Input records: Begin
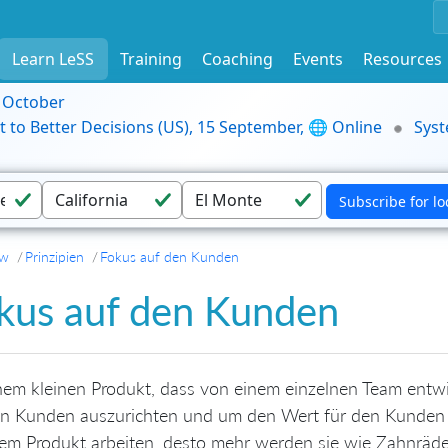
Learn LeSS
Training
Coaching
Events
Resources
9 October
t to Better Decisions (US), 15 September, 🌐 Online
Syst
ew
Prinzipien
Fokus auf den Kunden
kus auf den Kunden
nem kleinen Produkt, dass von einem einzelnen Team entwic
en Kunden auszurichten und um den Wert für den Kunden h
em Produkt arbeiten, desto mehr werden sie wie Zahnräde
Input records: End
What is needed =
The required answer is the line with "en Kunden auszurichten" plus every line after it to the end of the entries above, transcribed exactly.

Reply to the exercise =
en Kunden auszurichten und um den Wert für den Kunden h
em Produkt arbeiten, desto mehr werden sie wie Zahnräde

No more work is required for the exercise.